# SHELBY BICYCLE DAYS in Shelby,OH!!!



## fordmike65 (May 30, 2018)

Wish I could make it. Looks like a lot of fun!

https://www.shelbybicycledays.com/

*WHAT IS SHELBY BICYCLE DAYS*
Shelby Bicycle Days is an annual community festival that takes place in the heart of Downtown Shelby. The festival is designed for family fun, while incorporating the history of Shelby Bikes that were once manufactured by the Shelby Cycle Company. The festival has taken place for more than 25 years in Richland County. 


Each year a group of Shelby residents, help to plan a festival that includes signature events like the Shelby Bicycle Days Parade, Spokes4Kids Community Challenge and the area's best firework display. 


The event takes place annually in early to mid-July in Black Fork Commons. 


Shelby Bicycle Days is a project of the Community Improvement Corporation of Shelby.

Shelby has a rich history in bicycle production that, through foresight and perseverance, prospered through the Great Depression and World War II. It was a profitable 30-year venture that almost didn’t come to be.


The Shelby Cycle Frame Builders was formed in 1921 by A. D. Meiselbach of Chicago, a pioneer in the industry. Lured by a local supply of seamless tubing and the promise of free factory space, Meiselbach began producing frames and forks in Shelby.



Despite increased capitalization, the company was failing by the summer of 1924. Shareholders abandoned the venture, but factory superintendent Leon A. Smith found work to keep the factory open. By November 1924, Smith and 18 employees began to turn a profit.


In 1925, the company name was changed to Shelby Cycle Company and began assembling complete bikes.


The company displayed their newest creation, The Whippet, at a trade show in Madison Square Garden in January 1927. There they met trans-continental cyclist Clarence Wagner, who agreed to ride a Whippet cross-country later that year. Wagner broke the transcontinental record from Newport Beach to Atlantic City in 20 days, 17 hours.


In the 1930’s, there were several plant expansions. By 1937, Ohio companies made 50 percent of American bicycles; the Shelby Cycle Company was responsible for 1/3 of the output. More than 200,000 bicycles were made by 400 employees working day and night.


World War II and a required industry shutdown in 1942 would impact the mission of the mighty bicycle company. The company made a bold decision in 1941 to build a two-story addition in anticipation of national defense orders. At shutdown, the plant was already doing some war work in addition to manufacturing bicycles.

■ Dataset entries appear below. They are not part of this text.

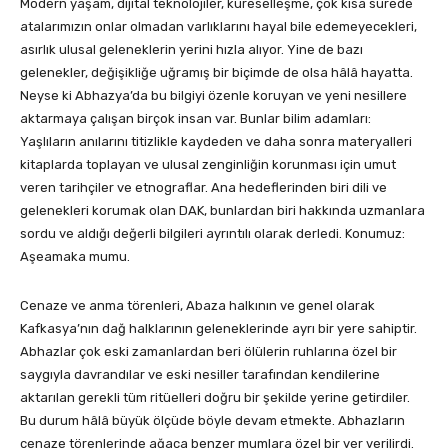
Modern yaşam, dijital teknolojiler, küreselleşme, çok kısa sürede
atalarımızın onlar olmadan varlıklarını hayal bile edemeyecekleri,
asırlık ulusal geleneklerin yerini hızla alıyor. Yine de bazı
gelenekler, değişikliğe uğramış bir biçimde de olsa hâlâ hayatta.
Neyse ki Abhazya’da bu bilgiyi özenle koruyan ve yeni nesillere
aktarmaya çalışan birçok insan var. Bunlar bilim adamları:
Yaşlıların anılarını titizlikle kaydeden ve daha sonra materyalleri
kitaplarda toplayan ve ulusal zenginliğin korunması için umut
veren tarihçiler ve etnograflar. Ana hedeflerinden biri dili ve
gelenekleri korumak olan DAK, bunlardan biri hakkında uzmanlara
sordu ve aldığı değerli bilgileri ayrıntılı olarak derledi. Konumuz:
Aşeamaka mumu.
Cenaze ve anma törenleri, Abaza halkının ve genel olarak
Kafkasya’nın dağ halklarının geleneklerinde ayrı bir yere sahiptir.
Abhazlar çok eski zamanlardan beri ölülerin ruhlarına özel bir
saygıyla davrandılar ve eski nesiller tarafından kendilerine
aktarılan gerekli tüm ritüelleri doğru bir şekilde yerine getirdiler.
Bu durum hâlâ büyük ölçüde böyle devam etmekte. Abhazların
cenaze törenlerinde ağaca benzer mumlara özel bir yer verilirdi.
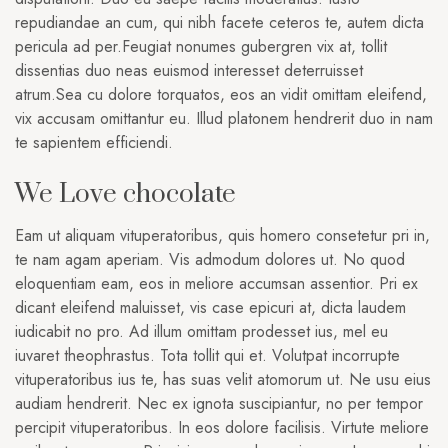
repudiandae an cum, qui nibh facete ceteros te, autem dicta
pericula ad per.Feugiat nonumes gubergren vix at, tollit
dissentias duo neas euismod interesset deterruisset
atrum.Sea cu dolore torquatos, eos an vidit omittam eleifend,
vix accusam omittantur eu. Illud platonem hendrerit duo in nam
te sapientem efficiendi.
We Love chocolate
Eam ut aliquam vituperatoribus, quis homero consetetur pri in,
te nam agam aperiam. Vis admodum dolores ut. No quod
eloquentiam eam, eos in meliore accumsan assentior. Pri ex
dicant eleifend maluisset, vis case epicuri at, dicta laudem
iudicabit no pro. Ad illum omittam prodesset ius, mel eu
iuvaret theophrastus. Tota tollit qui et. Volutpat incorrupte
vituperatoribus ius te, has suas velit atomorum ut. Ne usu eius
audiam hendrerit. Nec ex ignota suscipiantur, no per tempor
percipit vituperatoribus. In eos dolore facilisis. Virtute meliore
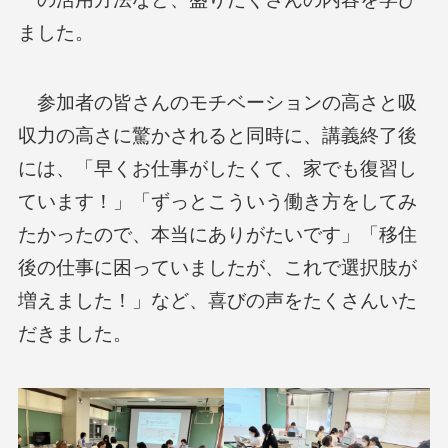
ました。
参加者の皆さんのモチベーションの高さと吸
収力の高さに驚かされると同時に、講義終了後
には、「早くお仕事がしたくて、家でも復習し
ています！」「ずっとこういう働き方をしてみ
たかったので、本当にありがたいです」「移住
後の仕事に困っていましたが、これで選択肢が
増えました！」など、喜びの声をたくさんいた
だきました。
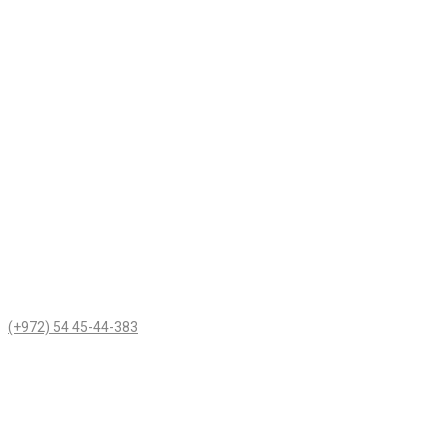
(+972) 54 45-44-383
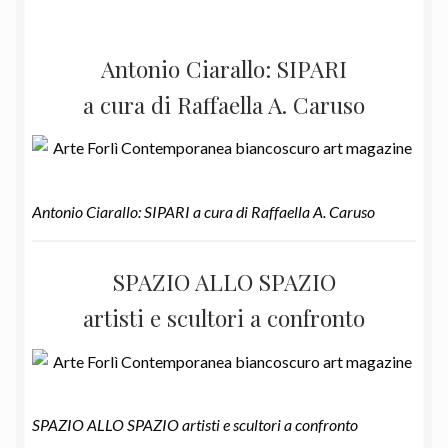
Antonio Ciarallo: SIPARI
a cura di Raffaella A. Caruso
Antonio Ciarallo: SIPARI a cura di Raffaella A. Caruso
SPAZIO ALLO SPAZIO
artisti e scultori a confronto
SPAZIO ALLO SPAZIO artisti e scultori a confronto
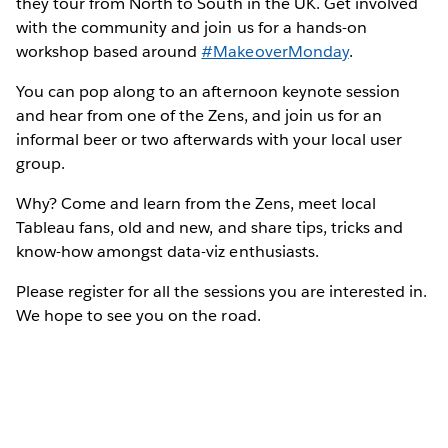
they tour from North to South in the UK. Get involved
with the community and join us for a hands-on
workshop based around
#MakeoverMonday
.
You can pop along to an afternoon keynote session
and hear from one of the Zens, and join us for an
informal beer or two afterwards with your local user
group.
Why? Come and learn from the Zens, meet local
Tableau fans, old and new, and share tips, tricks and
know-how amongst data-viz enthusiasts.
Please register for all the sessions you are interested in.
We hope to see you on the road.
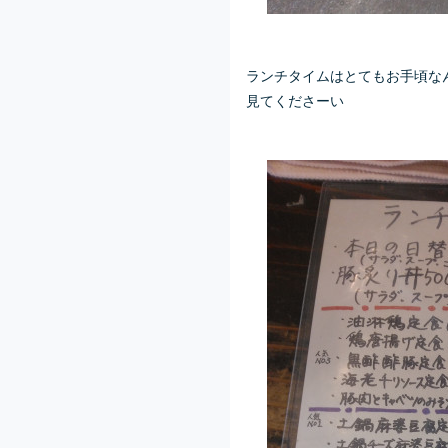
ランチタイムはとてもお手頃な
見てくださーい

Through sub-contracts, Shelby Cycle Co. made tank rangefinder telescope tubes, gun shells, and airplane rockets. In 1945, bicycle production resumed. To fill orders more quickly, the most popular models were mass produced.


The company signed contracts with outlets such as Western Auto Stores, Sears Roebuck, Montgomery Ward, and others.

With the retirement of Leon Smith, the decision was made in 1953 to sell the company. The Shelby plant would continue to operate under an agreement with the Cleveland Welding Company, a subsidiary of AMF.


By year’s end, the Shelby plant was closed; operations were moved to Cleveland, then Little Rock, Ark. About 100 local workers were laid off. Within 10 years, the name Shelby was no longer used.


Written by Christina Drain, 2018


----------



## tripple3 (May 30, 2018)

Maybe @blasterracing


----------



## fordmike65 (May 30, 2018)

@slick
@cyclonecoaster.com 
ROADTRIP!!!!!!!!!!!!!!


----------



## fordmike65 (May 30, 2018)

@hoofhearted 
@Freqman1


----------



## dave the wave (May 30, 2018)

be a good time to have a bicycle swap meet there.


----------



## BLWNMNY (May 30, 2018)

That would be Cool to check that out one day.


----------



## Freqman1 (May 31, 2018)

Yep I've seen that and thought it would be cool to haul the herd up one day. Maybe when I finally ditch this day job thing I'll have more time! V/r Shawn


----------



## slick (May 31, 2018)

It's only a 36 hour drive from my door step. The only problem, having something reliable enough to drive that far that can haul shelbys too. 

I'm planning on going next year. Saving $$ for it now.


----------



## schwinnja (May 31, 2018)

slick said:


> It's only a 36 hour drive from my door step. The only problem, having something reliable enough to drive that far that can haul shelbys too.
> 
> I'm planning on going next year. Saving $$ for it now.





Saving for the rig to get there or the funds to be there and have a good time?


----------



## the2finger (Jun 4, 2018)

No G.T. 350’s


----------



## blasterracing (Jun 27, 2018)

Shelby bikes are starting to be placed in storefront windows in downtown Shelby, Ohio.


----------



## cyclingday (Jun 27, 2018)

I love it!


----------



## Stanley (Jul 4, 2018)

We have about 45 bikes down Main Street in the store fronts.


----------